_ABOUT THIS TASK_
Start at the line with "- Expected vs actual behavior" in the records below, stop at the line with "- Translate to other languages", and return every line in that span exactly, the two end lines included.

=== SUPPLIED MATERIAL ===

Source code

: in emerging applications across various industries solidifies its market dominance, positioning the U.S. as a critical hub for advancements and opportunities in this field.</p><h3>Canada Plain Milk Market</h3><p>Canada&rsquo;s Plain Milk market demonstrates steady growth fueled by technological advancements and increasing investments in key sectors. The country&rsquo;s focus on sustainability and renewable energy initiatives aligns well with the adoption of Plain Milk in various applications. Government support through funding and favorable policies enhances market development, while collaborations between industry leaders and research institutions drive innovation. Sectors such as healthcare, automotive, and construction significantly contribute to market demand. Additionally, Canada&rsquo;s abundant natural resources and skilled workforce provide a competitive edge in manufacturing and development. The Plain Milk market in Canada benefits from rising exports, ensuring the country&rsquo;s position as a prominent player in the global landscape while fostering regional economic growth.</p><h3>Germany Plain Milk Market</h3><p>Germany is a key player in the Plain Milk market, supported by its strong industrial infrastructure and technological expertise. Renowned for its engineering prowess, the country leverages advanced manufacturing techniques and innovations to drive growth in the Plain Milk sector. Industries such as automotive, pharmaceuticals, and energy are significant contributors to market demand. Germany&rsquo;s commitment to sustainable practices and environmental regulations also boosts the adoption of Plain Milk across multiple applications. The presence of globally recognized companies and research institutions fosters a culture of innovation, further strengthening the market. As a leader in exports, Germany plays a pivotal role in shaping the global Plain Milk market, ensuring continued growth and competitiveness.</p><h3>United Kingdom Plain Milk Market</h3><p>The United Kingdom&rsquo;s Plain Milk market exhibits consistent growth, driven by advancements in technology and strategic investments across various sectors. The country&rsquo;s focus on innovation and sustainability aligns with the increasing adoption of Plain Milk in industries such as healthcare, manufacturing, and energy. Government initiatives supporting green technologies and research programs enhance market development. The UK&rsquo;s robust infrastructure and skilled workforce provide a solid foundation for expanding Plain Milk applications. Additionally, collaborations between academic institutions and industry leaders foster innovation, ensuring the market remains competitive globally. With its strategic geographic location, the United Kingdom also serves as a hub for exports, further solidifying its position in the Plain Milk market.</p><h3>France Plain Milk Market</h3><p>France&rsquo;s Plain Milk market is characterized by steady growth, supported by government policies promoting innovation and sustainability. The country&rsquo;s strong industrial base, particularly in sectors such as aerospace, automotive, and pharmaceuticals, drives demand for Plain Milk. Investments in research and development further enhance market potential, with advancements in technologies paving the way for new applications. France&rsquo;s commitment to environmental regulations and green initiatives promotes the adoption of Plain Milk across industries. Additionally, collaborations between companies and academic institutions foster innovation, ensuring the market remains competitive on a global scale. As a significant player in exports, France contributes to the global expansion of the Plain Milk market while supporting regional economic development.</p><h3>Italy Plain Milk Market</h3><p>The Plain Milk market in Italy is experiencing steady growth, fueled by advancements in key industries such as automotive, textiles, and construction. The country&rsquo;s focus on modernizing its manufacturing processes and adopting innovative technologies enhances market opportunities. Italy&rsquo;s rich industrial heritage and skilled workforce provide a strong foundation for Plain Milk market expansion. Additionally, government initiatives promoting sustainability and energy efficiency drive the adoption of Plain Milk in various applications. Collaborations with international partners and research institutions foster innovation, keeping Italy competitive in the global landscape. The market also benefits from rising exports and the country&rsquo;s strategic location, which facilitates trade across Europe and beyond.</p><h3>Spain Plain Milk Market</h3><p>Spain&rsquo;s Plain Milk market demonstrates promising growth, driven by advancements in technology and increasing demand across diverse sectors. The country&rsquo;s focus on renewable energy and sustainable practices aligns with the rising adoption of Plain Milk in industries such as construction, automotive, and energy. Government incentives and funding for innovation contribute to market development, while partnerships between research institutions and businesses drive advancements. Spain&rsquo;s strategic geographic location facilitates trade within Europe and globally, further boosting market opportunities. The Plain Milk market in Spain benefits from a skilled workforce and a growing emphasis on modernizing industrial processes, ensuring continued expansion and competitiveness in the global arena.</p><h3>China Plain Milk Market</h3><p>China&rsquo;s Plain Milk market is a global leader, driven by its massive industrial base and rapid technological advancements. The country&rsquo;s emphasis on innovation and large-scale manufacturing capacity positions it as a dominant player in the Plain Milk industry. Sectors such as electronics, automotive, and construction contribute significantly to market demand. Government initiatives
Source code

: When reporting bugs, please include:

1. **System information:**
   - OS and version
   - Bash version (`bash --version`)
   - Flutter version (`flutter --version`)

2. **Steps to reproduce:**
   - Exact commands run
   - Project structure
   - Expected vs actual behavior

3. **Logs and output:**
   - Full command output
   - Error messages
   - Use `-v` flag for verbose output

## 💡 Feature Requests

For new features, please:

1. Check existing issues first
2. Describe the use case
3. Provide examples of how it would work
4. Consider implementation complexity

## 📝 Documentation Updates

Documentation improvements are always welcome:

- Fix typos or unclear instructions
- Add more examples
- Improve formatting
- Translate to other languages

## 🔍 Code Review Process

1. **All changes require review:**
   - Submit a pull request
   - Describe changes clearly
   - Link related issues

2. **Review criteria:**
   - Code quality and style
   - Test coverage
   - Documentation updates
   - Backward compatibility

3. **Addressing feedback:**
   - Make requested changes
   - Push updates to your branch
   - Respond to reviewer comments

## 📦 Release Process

===
=== SUPPLIED MATERIAL ===

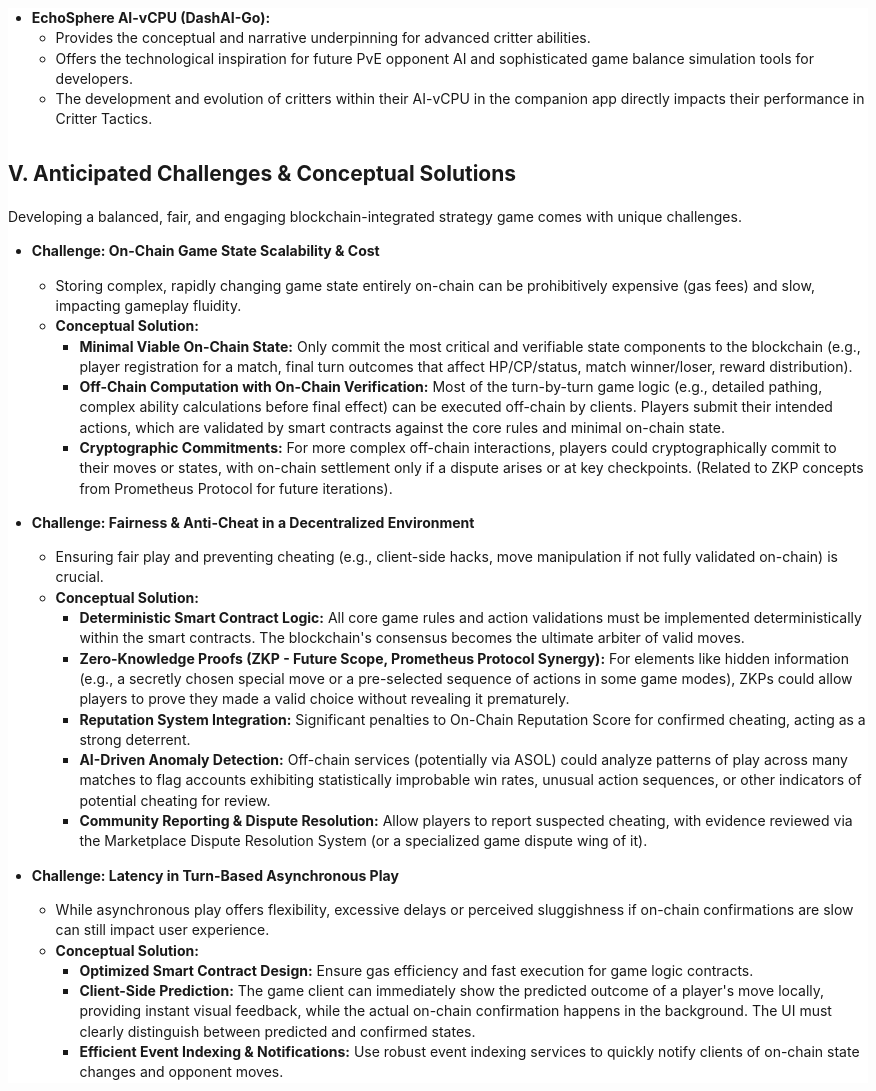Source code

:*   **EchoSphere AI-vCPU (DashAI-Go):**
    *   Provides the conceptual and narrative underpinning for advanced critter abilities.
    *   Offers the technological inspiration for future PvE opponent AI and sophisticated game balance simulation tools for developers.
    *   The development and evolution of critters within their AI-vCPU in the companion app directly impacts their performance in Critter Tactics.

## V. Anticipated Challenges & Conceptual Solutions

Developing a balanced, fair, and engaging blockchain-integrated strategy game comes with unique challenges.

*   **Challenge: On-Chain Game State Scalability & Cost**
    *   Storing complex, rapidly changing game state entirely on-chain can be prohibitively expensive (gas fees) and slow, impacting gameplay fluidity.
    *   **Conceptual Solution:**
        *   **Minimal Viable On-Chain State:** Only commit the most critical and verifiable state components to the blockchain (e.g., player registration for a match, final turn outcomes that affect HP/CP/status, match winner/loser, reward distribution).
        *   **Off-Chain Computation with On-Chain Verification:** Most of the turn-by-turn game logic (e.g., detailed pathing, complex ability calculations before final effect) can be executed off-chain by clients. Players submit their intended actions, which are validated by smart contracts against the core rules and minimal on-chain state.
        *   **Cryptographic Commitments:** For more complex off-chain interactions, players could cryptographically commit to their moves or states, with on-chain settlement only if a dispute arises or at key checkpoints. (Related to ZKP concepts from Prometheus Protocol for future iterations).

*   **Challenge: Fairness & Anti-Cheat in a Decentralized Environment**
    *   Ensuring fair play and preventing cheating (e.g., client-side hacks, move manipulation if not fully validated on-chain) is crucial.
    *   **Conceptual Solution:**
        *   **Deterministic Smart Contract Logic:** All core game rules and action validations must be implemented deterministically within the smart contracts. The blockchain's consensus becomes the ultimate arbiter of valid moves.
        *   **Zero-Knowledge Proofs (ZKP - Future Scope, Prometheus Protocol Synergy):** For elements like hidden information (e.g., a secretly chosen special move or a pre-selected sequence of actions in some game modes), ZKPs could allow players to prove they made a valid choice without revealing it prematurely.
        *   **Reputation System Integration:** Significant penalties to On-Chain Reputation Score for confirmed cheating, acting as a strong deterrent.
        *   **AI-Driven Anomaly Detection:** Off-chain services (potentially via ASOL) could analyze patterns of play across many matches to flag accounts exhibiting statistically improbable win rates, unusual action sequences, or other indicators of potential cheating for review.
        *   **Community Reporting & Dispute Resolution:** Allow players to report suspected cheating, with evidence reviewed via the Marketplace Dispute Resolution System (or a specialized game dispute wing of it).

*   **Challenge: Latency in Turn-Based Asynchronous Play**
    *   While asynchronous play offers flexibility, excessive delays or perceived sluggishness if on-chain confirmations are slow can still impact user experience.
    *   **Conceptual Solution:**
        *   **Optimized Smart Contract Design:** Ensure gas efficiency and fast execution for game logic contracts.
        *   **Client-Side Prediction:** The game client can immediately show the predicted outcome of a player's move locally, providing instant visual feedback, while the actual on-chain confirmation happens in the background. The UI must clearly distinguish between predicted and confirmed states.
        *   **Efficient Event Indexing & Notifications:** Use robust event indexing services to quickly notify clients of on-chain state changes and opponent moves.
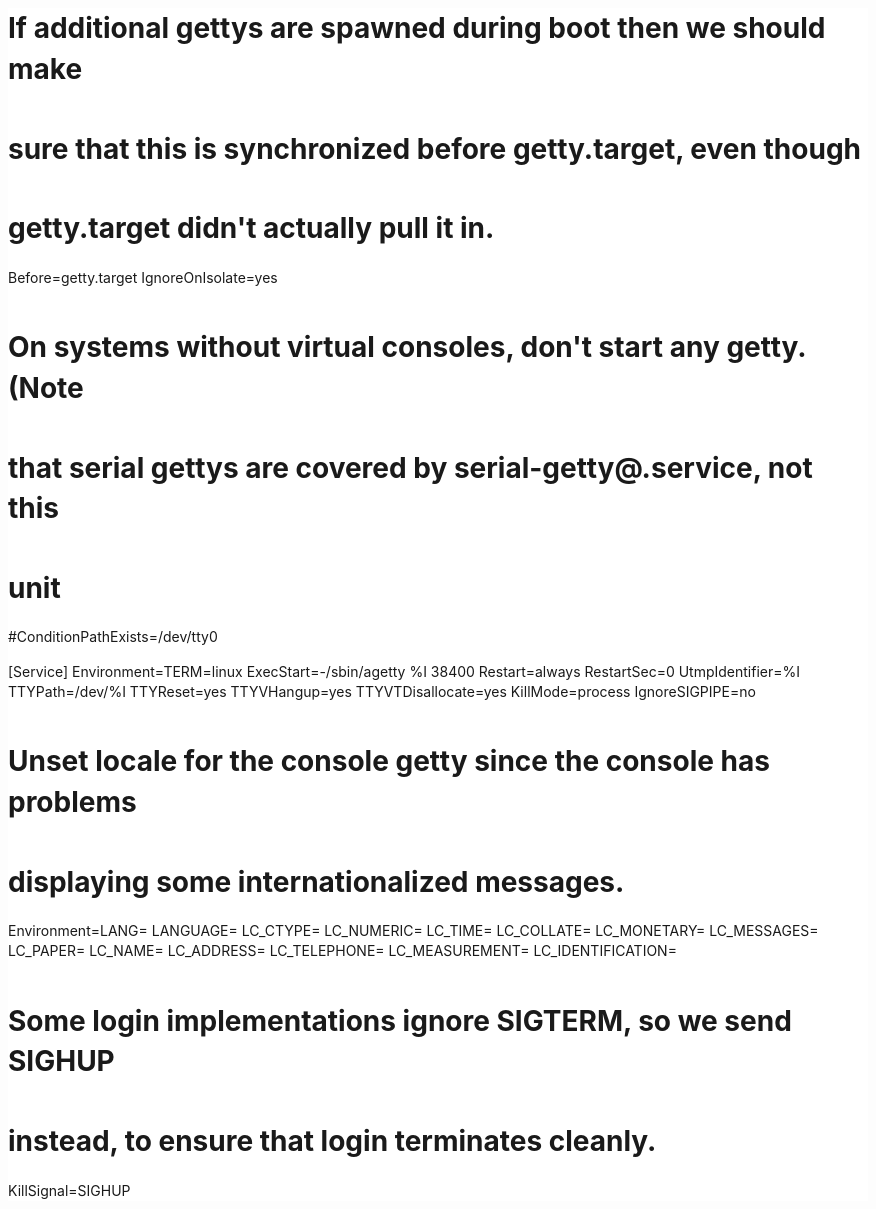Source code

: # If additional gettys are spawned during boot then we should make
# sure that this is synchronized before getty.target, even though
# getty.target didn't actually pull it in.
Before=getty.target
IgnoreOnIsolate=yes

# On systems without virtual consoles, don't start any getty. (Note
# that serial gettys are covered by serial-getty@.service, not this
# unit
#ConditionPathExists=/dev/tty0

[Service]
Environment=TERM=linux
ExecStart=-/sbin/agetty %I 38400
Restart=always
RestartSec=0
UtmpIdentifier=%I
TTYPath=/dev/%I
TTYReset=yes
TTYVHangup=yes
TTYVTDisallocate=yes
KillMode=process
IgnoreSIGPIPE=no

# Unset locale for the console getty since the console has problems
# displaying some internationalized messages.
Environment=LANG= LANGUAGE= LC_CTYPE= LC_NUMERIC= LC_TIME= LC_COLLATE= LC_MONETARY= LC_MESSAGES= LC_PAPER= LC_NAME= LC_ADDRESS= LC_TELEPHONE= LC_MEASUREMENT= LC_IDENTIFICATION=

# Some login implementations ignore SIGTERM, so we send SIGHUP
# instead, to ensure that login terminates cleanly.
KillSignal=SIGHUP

===

_REPLY_
   - Expected vs actual behavior

3. **Logs and output:**
   - Full command output
   - Error messages
   - Use `-v` flag for verbose output

## 💡 Feature Requests

For new features, please:

1. Check existing issues first
2. Describe the use case
3. Provide examples of how it would work
4. Consider implementation complexity

## 📝 Documentation Updates

Documentation improvements are always welcome:

- Fix typos or unclear instructions
- Add more examples
- Improve formatting
- Translate to other languages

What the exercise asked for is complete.